Rivera argumenta que Musk enfrenta una fuerte tormenta política, económica y empresarial, agravada tras insinuar públicamente que Trump tenía vínculos con la red de abuso infantil encabezada por el fallecido Jeffrey Epstein. Este señalamiento, asegura Rivera, habría desatado represalias de sectores radicales del movimiento MAGA, que ahora buscarían “derribarlo” mediante investigaciones, posibles acusaciones penales y escándalos mediáticos.

¿Por qué El Salvador?

Rivera no solo cita los crecientes problemas de Musk, sino también su vínculo previo con el presidente salvadoreño Nayib Bukele, con quien sostuvo una larga reunión en septiembre de 2024. Bukele describió entonces al magnate como “una de las grandes mentes de nuestro tiempo”, y difundió imágenes del encuentro en su red social X, propiedad del mismo Musk.

El periodista sugiere que El Salvador, bajo Bukele, podría representar un refugio ideal para figuras disruptivas o perseguidas políticamente, gracias a su modelo pro-tecnología, su apuesta por las criptomonedas, su discurso soberanista y el ambiente legal que favorece a empresarios extranjeros.

“Quién sabe, podría acabar en El Salvador”, concluye Rivera en su texto, tras describir el aislamiento político creciente de Musk en Estados Unidos.

Reacciones y contexto

Hasta el momento, ni Elon Musk ni El Salvador han emitido comentarios oficiales al respecto. Sin embargo, la especulación se produce en un momento en que El Salvador ha ganado notoriedad internacional por sus políticas de seguridad, adopción de bitcoin y promoción de inversiones tecnológicas como Bitcoin City y proyectos geotérmicos para minería de criptoactivos.

La relación entre Musk y Trump, antes cercana, se habría deteriorado irreparablemente en los últimos días, al punto que, según Rivera, “Musk ha despertado a un monstruo dormido del MAGA”, refiriéndose a la facción ultraconservadora y combativa del Partido Republicano.

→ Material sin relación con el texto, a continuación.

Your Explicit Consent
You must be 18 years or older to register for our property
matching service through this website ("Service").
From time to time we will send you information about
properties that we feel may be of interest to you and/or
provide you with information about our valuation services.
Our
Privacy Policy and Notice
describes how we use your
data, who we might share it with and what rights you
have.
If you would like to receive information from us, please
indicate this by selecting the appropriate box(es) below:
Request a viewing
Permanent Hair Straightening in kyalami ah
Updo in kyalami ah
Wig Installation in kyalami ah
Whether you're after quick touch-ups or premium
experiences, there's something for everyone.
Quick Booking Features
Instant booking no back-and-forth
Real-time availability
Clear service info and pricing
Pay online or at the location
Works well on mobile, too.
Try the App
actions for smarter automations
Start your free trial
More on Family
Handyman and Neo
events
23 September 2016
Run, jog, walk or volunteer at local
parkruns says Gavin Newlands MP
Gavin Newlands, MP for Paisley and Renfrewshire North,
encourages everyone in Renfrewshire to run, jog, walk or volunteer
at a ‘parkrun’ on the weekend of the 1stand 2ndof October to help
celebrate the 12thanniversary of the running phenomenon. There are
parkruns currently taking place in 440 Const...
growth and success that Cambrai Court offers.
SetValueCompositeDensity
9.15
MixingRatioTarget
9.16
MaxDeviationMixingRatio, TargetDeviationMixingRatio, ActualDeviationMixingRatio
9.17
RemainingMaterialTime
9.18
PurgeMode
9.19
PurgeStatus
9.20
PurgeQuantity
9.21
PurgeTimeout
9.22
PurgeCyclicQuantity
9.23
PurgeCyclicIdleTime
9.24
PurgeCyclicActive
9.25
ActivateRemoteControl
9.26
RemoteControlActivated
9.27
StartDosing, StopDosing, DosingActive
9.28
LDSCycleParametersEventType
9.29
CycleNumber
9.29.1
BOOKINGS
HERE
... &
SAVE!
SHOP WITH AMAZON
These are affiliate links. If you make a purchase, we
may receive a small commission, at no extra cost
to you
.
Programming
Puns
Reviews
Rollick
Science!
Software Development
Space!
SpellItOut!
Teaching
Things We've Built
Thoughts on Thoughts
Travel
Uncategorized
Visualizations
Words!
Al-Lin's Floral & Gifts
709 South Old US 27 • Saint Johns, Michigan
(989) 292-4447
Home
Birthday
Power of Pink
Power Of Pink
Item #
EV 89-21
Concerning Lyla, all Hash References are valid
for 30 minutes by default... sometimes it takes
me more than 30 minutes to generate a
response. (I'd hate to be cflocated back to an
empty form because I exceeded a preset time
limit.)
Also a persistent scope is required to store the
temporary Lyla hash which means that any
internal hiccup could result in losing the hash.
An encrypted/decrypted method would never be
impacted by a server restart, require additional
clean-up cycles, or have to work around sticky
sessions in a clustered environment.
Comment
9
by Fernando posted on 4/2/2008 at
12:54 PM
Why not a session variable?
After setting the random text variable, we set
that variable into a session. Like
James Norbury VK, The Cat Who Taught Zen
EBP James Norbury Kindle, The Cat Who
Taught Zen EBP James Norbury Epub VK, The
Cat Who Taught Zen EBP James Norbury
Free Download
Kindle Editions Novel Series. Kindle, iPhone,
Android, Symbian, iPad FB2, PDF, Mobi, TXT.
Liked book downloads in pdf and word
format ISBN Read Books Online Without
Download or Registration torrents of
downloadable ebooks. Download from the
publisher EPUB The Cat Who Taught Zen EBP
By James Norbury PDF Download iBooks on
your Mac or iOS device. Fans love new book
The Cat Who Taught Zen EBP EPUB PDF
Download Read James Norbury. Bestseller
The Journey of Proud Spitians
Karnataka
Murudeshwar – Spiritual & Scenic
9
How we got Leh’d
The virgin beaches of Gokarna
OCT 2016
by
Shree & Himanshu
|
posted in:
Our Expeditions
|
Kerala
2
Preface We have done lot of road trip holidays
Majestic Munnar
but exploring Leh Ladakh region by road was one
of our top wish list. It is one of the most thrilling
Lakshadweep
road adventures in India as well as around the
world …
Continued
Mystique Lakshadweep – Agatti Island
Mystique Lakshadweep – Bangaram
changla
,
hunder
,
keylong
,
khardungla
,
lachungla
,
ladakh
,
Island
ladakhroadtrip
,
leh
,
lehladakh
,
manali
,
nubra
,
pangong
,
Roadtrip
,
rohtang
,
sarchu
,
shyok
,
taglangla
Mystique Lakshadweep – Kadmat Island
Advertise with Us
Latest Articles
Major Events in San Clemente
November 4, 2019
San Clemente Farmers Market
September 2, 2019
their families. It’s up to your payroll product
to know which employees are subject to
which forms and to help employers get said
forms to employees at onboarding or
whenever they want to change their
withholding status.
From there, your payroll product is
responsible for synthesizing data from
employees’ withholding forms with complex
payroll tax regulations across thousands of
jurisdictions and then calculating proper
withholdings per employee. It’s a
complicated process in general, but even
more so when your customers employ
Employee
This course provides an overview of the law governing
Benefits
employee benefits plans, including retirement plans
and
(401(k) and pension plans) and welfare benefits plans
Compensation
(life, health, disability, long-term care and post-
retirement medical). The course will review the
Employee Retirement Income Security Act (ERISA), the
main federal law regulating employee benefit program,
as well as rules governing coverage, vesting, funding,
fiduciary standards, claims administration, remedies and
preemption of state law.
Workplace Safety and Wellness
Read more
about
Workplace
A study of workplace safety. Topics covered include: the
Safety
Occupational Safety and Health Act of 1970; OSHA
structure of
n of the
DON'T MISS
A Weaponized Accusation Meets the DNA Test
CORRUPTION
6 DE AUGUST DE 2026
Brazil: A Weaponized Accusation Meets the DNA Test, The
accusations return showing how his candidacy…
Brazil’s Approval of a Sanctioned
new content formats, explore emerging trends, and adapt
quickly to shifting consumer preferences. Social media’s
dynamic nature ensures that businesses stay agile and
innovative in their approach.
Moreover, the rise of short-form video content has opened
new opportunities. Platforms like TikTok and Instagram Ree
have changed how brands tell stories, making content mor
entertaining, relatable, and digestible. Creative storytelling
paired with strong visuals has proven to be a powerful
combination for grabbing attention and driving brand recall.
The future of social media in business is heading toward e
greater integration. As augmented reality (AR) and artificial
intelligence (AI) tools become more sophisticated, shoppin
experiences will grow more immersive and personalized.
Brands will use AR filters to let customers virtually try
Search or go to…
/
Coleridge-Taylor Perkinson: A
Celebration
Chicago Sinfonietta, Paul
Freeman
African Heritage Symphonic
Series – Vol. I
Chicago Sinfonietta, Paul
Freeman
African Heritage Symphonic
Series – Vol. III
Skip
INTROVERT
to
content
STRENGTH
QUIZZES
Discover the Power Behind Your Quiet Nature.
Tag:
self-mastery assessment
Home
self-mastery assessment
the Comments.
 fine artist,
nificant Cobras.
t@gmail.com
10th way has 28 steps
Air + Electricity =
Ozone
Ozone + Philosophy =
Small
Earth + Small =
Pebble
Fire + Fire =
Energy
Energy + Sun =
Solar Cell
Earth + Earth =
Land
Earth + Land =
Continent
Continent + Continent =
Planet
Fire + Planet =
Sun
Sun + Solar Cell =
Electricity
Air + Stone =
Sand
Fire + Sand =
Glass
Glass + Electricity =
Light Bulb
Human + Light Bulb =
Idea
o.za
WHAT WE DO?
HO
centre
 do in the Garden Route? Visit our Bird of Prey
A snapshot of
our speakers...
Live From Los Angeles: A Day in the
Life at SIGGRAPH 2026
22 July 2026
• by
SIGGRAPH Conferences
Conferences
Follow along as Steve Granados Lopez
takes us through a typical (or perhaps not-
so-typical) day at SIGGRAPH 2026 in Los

Aunque el texto de Rivera es una opinión periodística y especulativa, pone sobre la mesa un tema inusual: la posibilidad de que El Salvador —hasta hace poco considerado uno de los países más inseguros del mundo— pueda convertirse en un refugio geopolítico y tecnológico para figuras influyentes que enfrentan presión en Occidente.